CACI Int’l, Inc., 566 F.3d at 156-157 quoting Keystone Automated Equip. Co. v. Reliance Ins. Co., 369 Pa.Super. 472, 535 A.2d 648, 652 (Pa. Super. Ct. 1988).
In Chiquita Brands Int’l, Inc. v. Federal Ins. Co., 2013 WL 836861 (Ohio Ct. App. 1st Dist., 3/6/13), Chiquita Brands was sued on a complaint that alleged that Chiquita was both directly and vicariously liable for the deaths and injuries of numerous people through murder, torture, kidnapping and other atrocities. It was alleged that Chiquita aided and abetted, conspired with, and participated in a joint criminal enterprise with terrorists.
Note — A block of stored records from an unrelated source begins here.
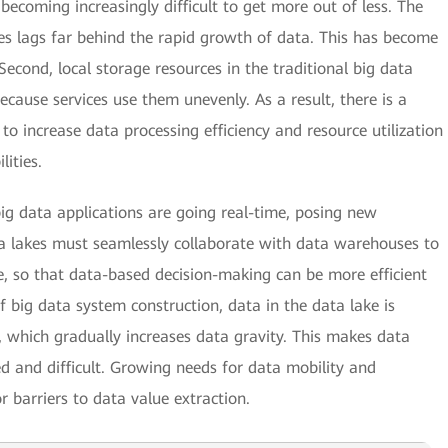
becoming increasingly difficult to get more out of less. The
es lags far behind the rapid growth of data. This has become
Second, local storage resources in the traditional big data
because services use them unevenly. As a result, there is a
to increase data processing efficiency and resource utilization
ities.
big data applications are going real-time, posing new
ata lakes must seamlessly collaborate with data warehouses to
se, so that data-based decision-making can be more efficient
 big data system construction, data in the data lake is
 which gradually increases data gravity. This makes data
and difficult. Growing needs for data mobility and
 barriers to data value extraction.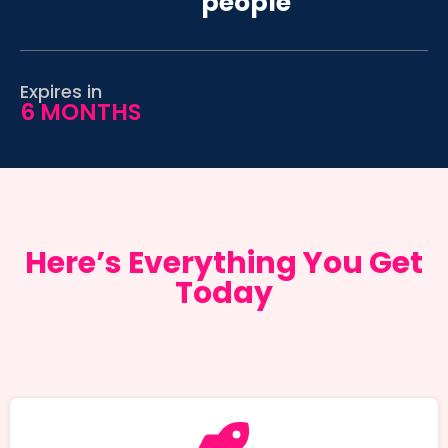
people
Expires in
6 MONTHS
Here’s Everything You Get
Today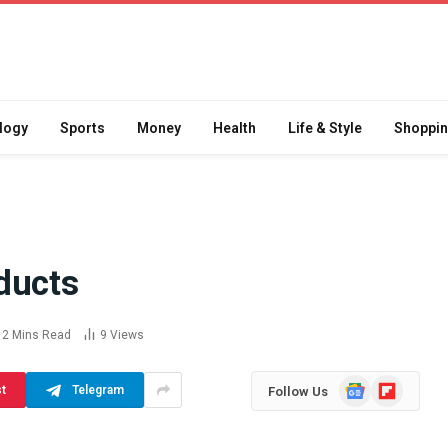
logy
Sports
Money
Health
Life & Style
Shoppi
ducts
Difference
How School Runs and
a Jaw Crusher
Local Events Affect Taxi
2 Mins Read
9
Views
atory Crusher
Driver Demand
 Practice
July 30, 2026
Google
Flipboard
st
Telegram
Follow Us
News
Chiquita was insured by National Union Fire Insurance Co. The National Union policies contained a territorial limitation clause limiting coverage to the United States (including its territories and possessions), Puerto Rico and Canada. Chiquita had purchased the policies to cover its foreign liability. National Union declined coverage asserting that it did not have a duty to defend Chiquita because all of the injuries for which Chiquita faced liability occurred in Columbia which was outside the policies’ coverage territory.
Following a bench trial, the trial court found that Chiquita’s decision to pay the terrorist groups was made at Chiquita’s corporate headquarters in Cincinnati, Ohio. The employees in Columbia simply implemented that policy with the goal of protecting Chiquita’s employees and property. Therefore, the trial court concluded that the location of the occurrence was within the coverage territory, i.e., the United States. On appeal, the Court rejected this argument. The Court used the “place of injury” test and found that the events that inflicted the harm alleged in the underlying complaints took place in Columbia. Therefore, the conduct in the underlying complaints was not within the coverage territory of the policy.